W homilii abp Marek Jędraszewski powrócił do jednego z centralnych tematów swego nauczania – do potrzeby w życiu ludzkim prawdy stanowiącej fundament, na którym dopiero można budować dalsze relacje. Najpełniejszy wymiar tej prawdy człowiek poznaje w Chrystusie i chrześcijaństwie, do którego włączany jest przez chrzest. „Człowiek rodząc się na nowo w ten sposób, uczy się niełatwego zadania – życia w prawdzie, przenikniętego jednocześnie miłością. Bo nie ma prawdy pełnej, jeżeli nie jest złączona z miłością, domagająca się szacunku dla każdego, tak jak nie ma miłości bez prawdy; bez prawdy często przeradza się ona w jakiś sentymentalizm, a niekiedy w zdolność pobłażania ewidentnemu złu”.
Abp Marek Jędraszewski zwrócił uwagę, że do owej postawy szukania prawdy potrzebna jest odwaga, która jest nie tylko „pewną sprawnością stawiania oporu temu, kto może nam się sprzeciwiać”, lecz także darem od Ducha Świętego.

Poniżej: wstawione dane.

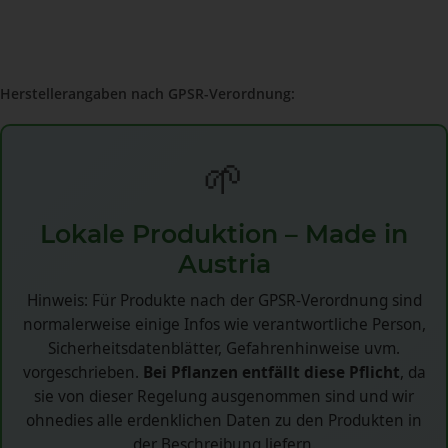
Herstellerangaben nach GPSR-Verordnung:
🌱
Lokale Produktion – Made in
Austria
Hinweis: Für Produkte nach der GPSR-Verordnung sind
normalerweise einige Infos wie verantwortliche Person,
Sicherheitsdatenblätter, Gefahrenhinweise uvm.
vorgeschrieben.
Bei Pflanzen entfällt diese Pflicht
, da
sie von dieser Regelung ausgenommen sind und wir
ohnedies alle erdenklichen Daten zu den Produkten in
der Beschreibung liefern.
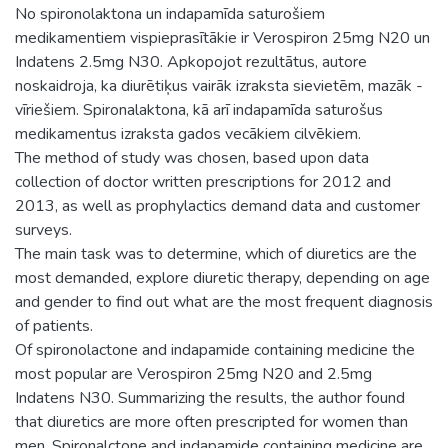
No spironolaktona un indapamīda saturošiem
medikamentiem vispieprasītākie ir Verospiron 25mg N20 un
Indatens 2.5mg N30. Apkopojot rezultātus, autore
noskaidroja, ka diurētiķus vairāk izraksta sievietēm, mazāk -
vīriešiem. Spironalaktona, kā arī indapamīda saturošus
medikamentus izraksta gados vecākiem cilvēkiem.
The method of study was chosen, based upon data
collection of doctor written prescriptions for 2012 and
2013, as well as prophylactics demand data and customer
surveys.
The main task was to determine, which of diuretics are the
most demanded, explore diuretic therapy, depending on age
and gender to find out what are the most frequent diagnosis
of patients.
Of spironolactone and indapamide containing medicine the
most popular are Verospiron 25mg N20 and 2.5mg
Indatens N30. Summarizing the results, the author found
that diuretics are more often prescripted for women than
men. Spironalctone and indapamide containing medicine are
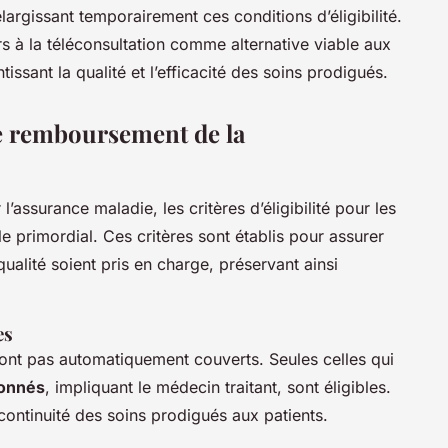
 élargissant temporairement ces conditions d’éligibilité.
 à la téléconsultation comme alternative viable aux
issant la qualité et l’efficacité des soins prodigués.
 le remboursement de la
l’assurance maladie, les critères d’éligibilité pour les
le primordial. Ces critères sont établis pour assurer
ualité soient pris en charge, préservant ainsi
es
ont pas automatiquement couverts. Seules celles qui
donnés
, impliquant le médecin traitant, sont éligibles.
 continuité des soins prodigués aux patients.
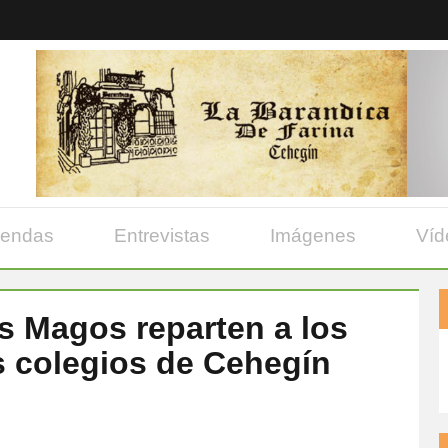
yendas
Entrevistas
Imágenes
Víd
s Magos reparten a los
os colegios de Cehegín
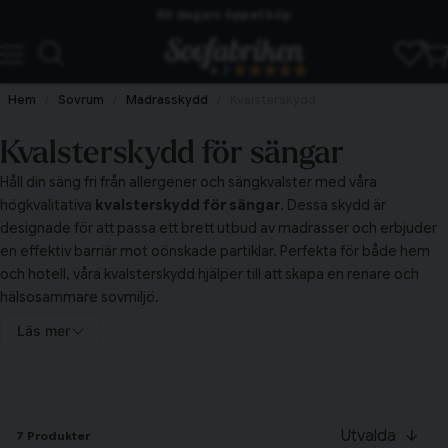
60 dagars öppet köp
Skickas från lagret i Vinslöv
4.7
Snabba leveranser
Hem
Sovrum
Madrasskydd
Kvalsterskydd
Kvalsterskydd för sängar
Håll din säng fri från allergener och sängkvalster med våra
högkvalitativa
kvalsterskydd för sängar
. Dessa skydd är
designade för att passa ett brett utbud av madrasser och erbjuder
en effektiv barriär mot oönskade partiklar. Perfekta för både hem
och hotell, våra kvalsterskydd hjälper till att skapa en renare och
hälsosammare sovmiljö.
Fördelar med kvalsterskydd
Läs mer
Kvalsterskydden är enkla att använda och kan förlänga livslängden
Tillagd i varukorgen
på dina madrasser. Dessutom är de tvättbara, vilket gör dem lätta
att underhålla. De är idealiska för allergiker och ger en bättre
sömnupplevelse genom att minska mängden damm och kvalster i
Till varukorg
Utvalda
7 Produkter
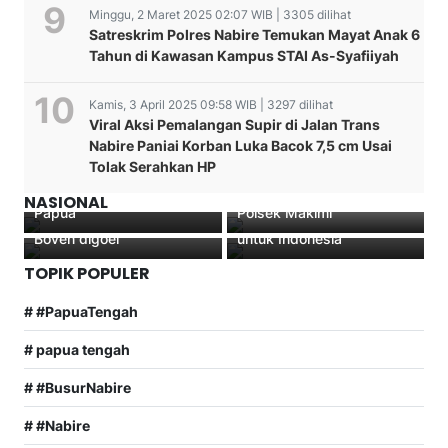
Minggu, 2 Maret 2025 02:07 WIB | 3305 dilihat
Satreskrim Polres Nabire Temukan Mayat Anak 6
Tahun di Kawasan Kampus STAI As-Syafiiyah
Prof. Dr. Hermawan
Kamis, 3 April 2025 09:58 WIB | 3297 dilihat
Sulistyo Berikan
Viral Aksi Pemalangan Supir di Jalan Trans
Pembekalan terhadap PJU
Semangat Sumpah
Nabire Paniai Korban Luka Bacok 7,5 cm Usai
Polda dan Satgas Damai
KAPOLSEK Hadiri
Pemuda 97 Berkobar di
Tolak Serahkan HP
Cartenz Terkait
Tatap Muka Kapolres
Pelaksanaan Kontijensi
Polres Puncak, Kompol
Penanganan Konflik di
Nabire Bersama Personil
Kecelakaan Dengan
Mardi Marpaung Ajak
NASIONAL
Papua
Polsek Makimi
Penanganan Khusus Di
Generasi Muda Bergerak
Boven digoel
untuk Indonesia
TOPIK POPULER
# #PapuaTengah
# papua tengah
# #BusurNabire
# #Nabire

Najbardziej szlachetnym przykładem takiej odwagi są męczennicy, do grona których zalicza się również św. Wojciech, patron Polski, którego wspomnienie przypada 23 kwietnia (uroczystość przeniesiona tym razem na 24-go z uwagi na to, że wczoraj była Niedziela Bożego Miłosierdzia). Bp Wojciech w 997 r. nawracając pogan w Prusach został napadnięty, zamordowany, a zwłoki jego zhańbiono. Wcześniej zaś „Dwukrotnie św. Wojciech musiał opuszczać swoją biskupią stolicę w Pradze. Nie chciał bowiem zgodzić się na to, że książęta prascy, którzy byli przecież chrześcijanami, w gruncie rzeczy łamali Ewangelię tworząc w Pradze rynek, na którym uwięzionych chrześcijan sprzedawano poganom w niewolę”, przypominał abp Marek Jędraszewski.